Local vs CI Workflows
Snapshot testing behaves differently depending on context.
Local Development
When you run holt snapshot locally:
- Screenshots are captured at 1280x720
- Differences trigger a GUI comparison window
- You decide whether to accept or reject each change
- Orphaned baselines (from deleted stories) are cleaned up
The GUI makes it easy to review changes interactively. Toggle between baseline and new screenshot to spot differences, then accept or reject with a click.
CI Environment
When you run holt snapshot --check:
- The browser runs headless
- Screenshots are captured at the same resolution
- Any difference causes the test to fail immediately
- No screenshots are saved, no prompts are shown
The visual regression CI workflow compares against main-branch baselines and posts a PR comment summarizing changes with instructions for accepting them.
GUI vs Terminal Approval
The comparison GUI requires a display. On systems without one (SSH sessions, containers), Holt falls back to terminal mode:
- Both images are saved to temp files
- Your OS's default image viewer opens them (if available)
- You're prompted to accept or reject via stdin
Terminal mode is functional but less convenient. The GUI is preferred when available.
Orphan Cleanup
When you delete a story or rename a variant, its baseline becomes orphaned — it no longer corresponds to anything in your storybook. Holt detects and removes these automatically during local runs.
Orphan cleanup only runs locally (not in CI) because:
- CI shouldn't modify committed baselines
- Detecting orphans requires knowing all current variants
- Accidental deletions are easier to recover locally
If you see "Cleaning up N orphaned baseline(s)" in output, those files will be deleted. Review the list to make sure they're actually obsolete.
Limitations and Tradeoffs
Byte Comparison is Strict
Any rendering difference fails the test. This catches real regressions but can cause false positives from timing issues with async content or animations.

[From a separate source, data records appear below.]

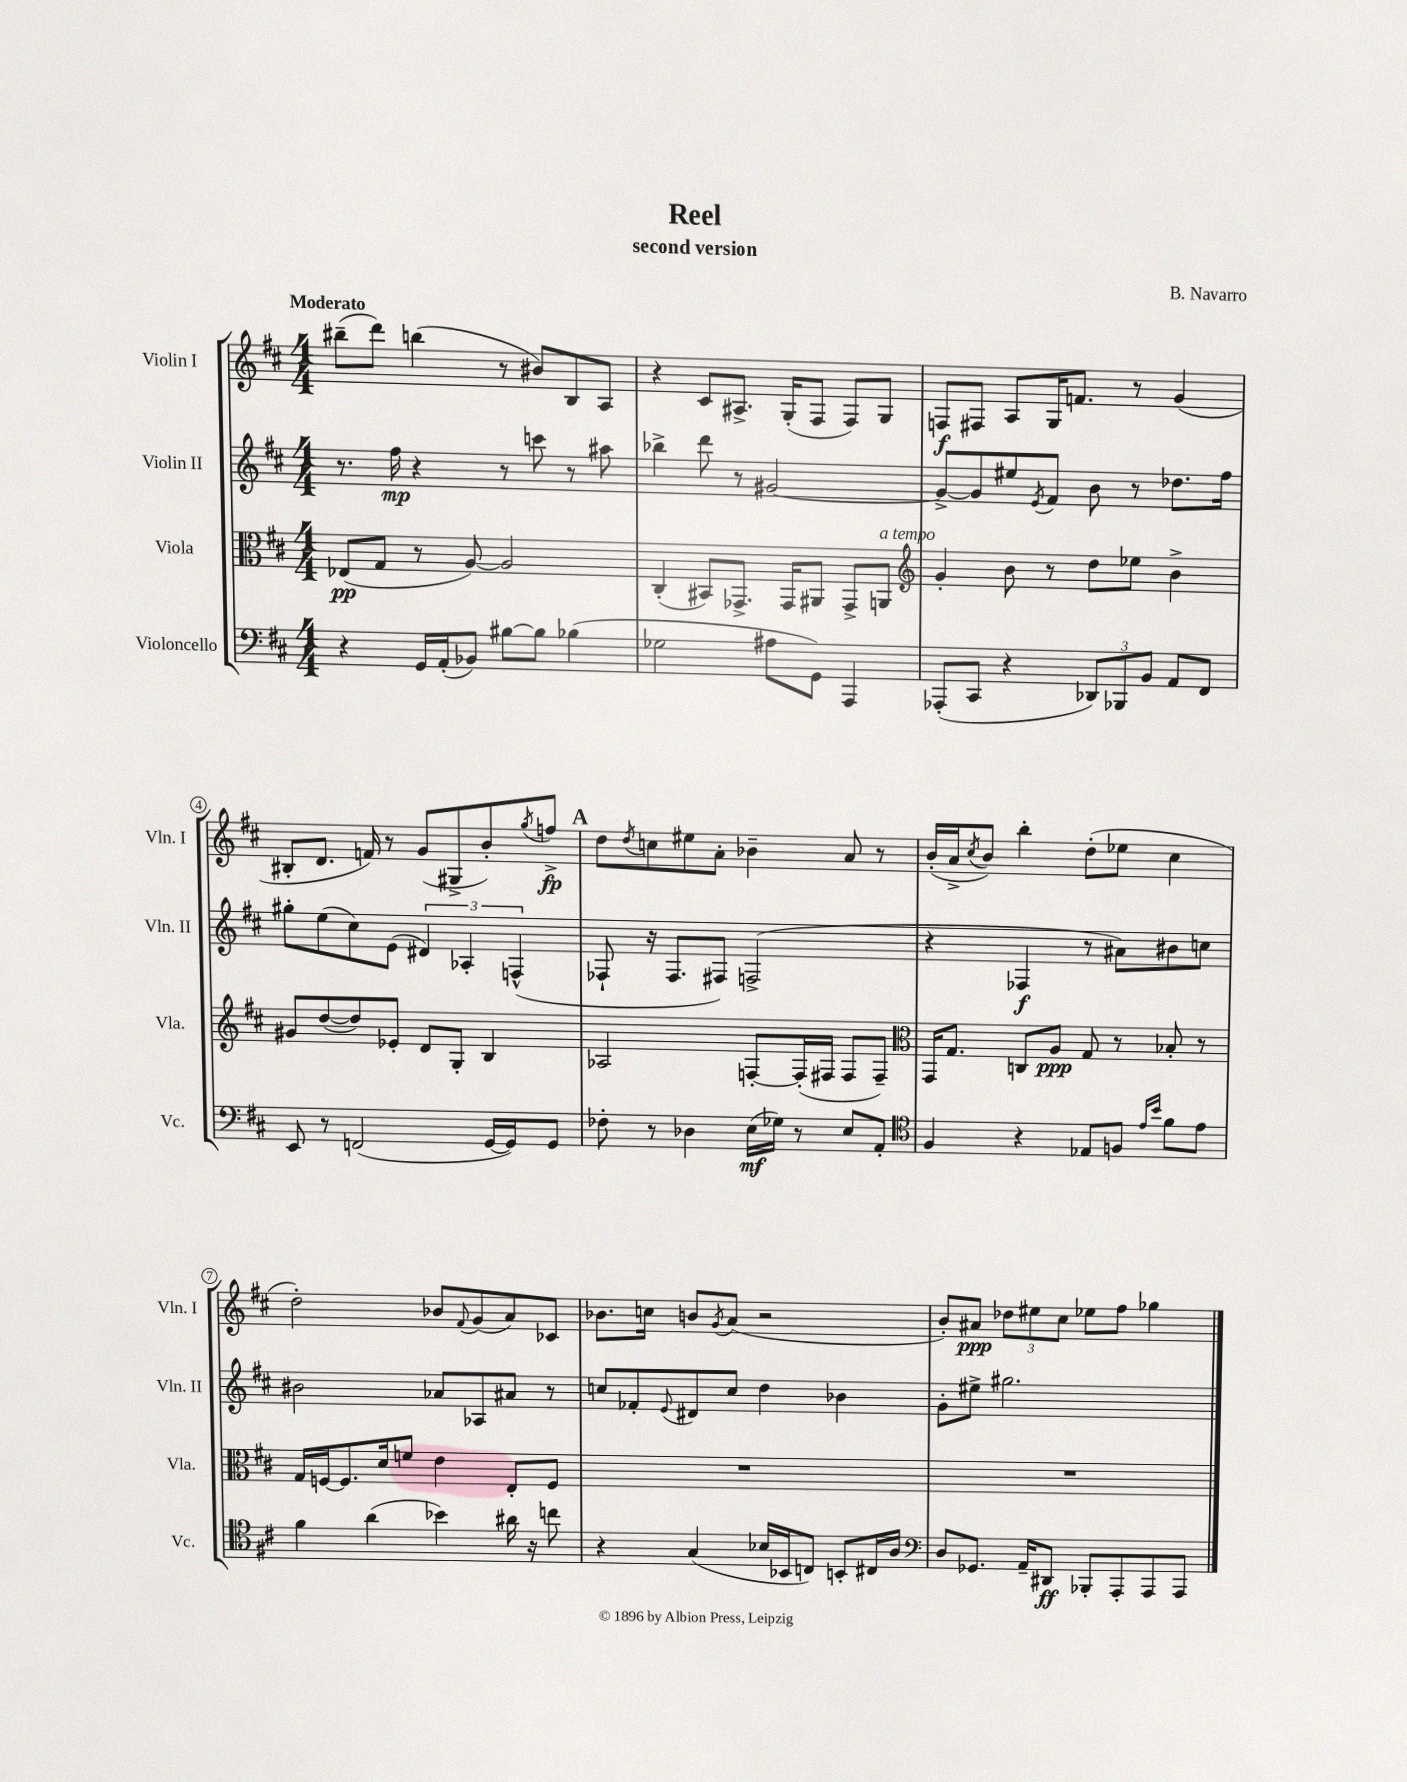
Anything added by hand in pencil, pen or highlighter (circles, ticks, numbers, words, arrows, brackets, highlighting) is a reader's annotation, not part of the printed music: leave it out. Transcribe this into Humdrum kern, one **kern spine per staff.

**kern	**kern	**kern	**kern
*staff4	*staff3	*staff2	*staff1
*clefF4	*clefC3	*clefG2	*clefG2
*k[f#c#]	*k[f#c#]	*k[f#c#]	*k[f#c#]
*M4/4	*M4/4	*M4/4	*M4/4
4r	(8E-	8.r	(8bb#~
.	8G	.	8ddd)
.	.	16ff#	.
16GG	8r	4r	(4bb
(16AA'	.	.	.
8BB-)	[8A)	.	.
[8B#	2A]	8r	8r
8B#]	.	8ccc	8b#)
(4B-	.	8r	8B
.	.	8aa#	8A
=	=	=	=
2G-	(4C#'	4bb-^	4r
.	8BB#)	8ddd	8c#
.	8.GG-^	8r	8.A#^
8A#	.	[2g#	.
.	16GG-	.	(16G'
8GG)	8AA#	.	8F#
4AAA	8GG-^	.	8F#)
.	8AA	.	8G
=	=	=	=
*	*clefG2	*	*
(8AAA-'	4g'	8g#^_	8F
8CC#	.	8g#]	8F#
4r	8b	8ee#	8A
.	.	8qe	.
.	8r	8f#	16G
.	.	.	8.f
12DD-)	8dd	8b	.
12BBB-	.	.	.
.	8ee-	8r	8r
12BB	.	.	.
8AA	4b^	8.dd-	(4g
8FF#	.	.	.
.	.	16ff#	.
=	=	=	=
8EE	8g#	8gg#'	8B#'
8r	([8dd	(8ee	8.d
(2FF	8dd])	8cc#)	.
.	.	.	16f)
.	8e-'	(8e	8r
.	8d	6d#)	(8g
.	8G'	.	8G#^
.	.	6A-'	.
[16GG	4B	.	8b')
16GG])	.	.	.
.	.	(6F^^	.
.	.	.	8qgg
8GG	.	.	8ff^
=	=	=	=
8F-'	2A-	8F-`	8dd
.	.	.	8qdd
8r	.	16r	8cc
.	.	8.F-	.
4D-	.	.	8ee#
.	.	8F#)	8a'
(16E	[8F'	(2F^	4b-~
16G-)	.	.	.
8r	(16F']	.	.
.	16F#	.	.
8E	8F#	.	8a
8AA'	8F#~)	.	8r
=	=	=	=
*clefC4	*clefC3	*	*
4F#	16GG	4r	(16b'
.	8.G	.	16a^
.	.	.	8qcc#
.	.	.	8b)
4r	8C	4F-	4bb'
.	8A	.	.
8E-	8G	8r	(8dd'
8F	8r	8a#)	8ee-
16qqe	.	.	.
16qqb	.	.	.
8f#	8B-'	8b#	4cc#
8e	8r	8cc	.
=	=	=	=
4f#	16G	2b#	2dd')
.	[16F	.	.
.	8.F]	.	.
(4a	.	.	.
.	16d	.	.
.	8f	.	.
4b-)	4e	8a-	8b-
.	.	.	8qqf#
.	.	8A-	(8g
16a#	8E'	8a#	8a)
16r	.	.	.
8cc	8F	8r	8c-
=	=	=	=
4r	1r	8cc	8.b-
.	.	8f-'	.
.	.	.	16cc
.	.	8qqe	.
(4G	.	8d#	8b
.	.	.	8qg
.	.	8cc	(8a
16B-	.	4dd	2r
16BB-	.	.	.
8C)	.	.	.
8BB'	.	4b-	.
16C#	.	.	.
16A	.	.	.
=	=	=	=
*clefF4	*	*	*
8D	1r	8g'	8b')
8.GG-	.	8ee#^	8a#
.	.	2.gg#	12dd-
16AA~	.	.	.
.	.	.	12ee#
8DD#	.	.	.
.	.	.	12cc#
8BBB-'	.	.	8ee-
8AAA'	.	.	8ff#
8AAA	.	.	4gg-
8AAA	.	.	.
==	==	==	==
*-	*-	*-	*-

Mitigation: Use static data in stories and disable animations in test mode.
Chrome Only
Holt uses Chrome via doco's Docker-based browser. This means you're not testing Firefox or Safari rendering.
For cross-browser snapshot testing, consider additional tooling or a service like Percy or Chromatic that tests multiple browsers.
No Pixel Tolerance
Some snapshot testing tools allow "fuzzy" matching that ignores small differences. Holt's byte comparison doesn't. This is intentional — if pixels changed, you should know.
The comparison trait (ImageComparator) is pluggable, so tolerance-based
comparators could be added without changing the rest of the system.
Design Decisions
Why Docker?
Running the server and browser inside Docker containers means:
- No local browser or driver installation required
- Consistent rendering across developer machines and CI
- No version skew between local and CI environments
- Single prerequisite: a running Docker daemon
Why Store Baselines in the Repo?
Baselines in version control mean:
- CI can compare without external dependencies
- Changes are code-reviewed along with the code that caused them
- History shows exactly when visual changes occurred
- Anyone can run tests without downloading baselines separately
The cost is repository size, but PNG screenshots of components are typically small (10-50KB each).
Why a GUI for Review?
Terminal-based approval (y/n prompts) works but makes it hard to actually see the difference. The GUI lets you toggle between images instantly, making review faster and more confident.
The fallback to terminal mode ensures the tool works everywhere, even if less conveniently.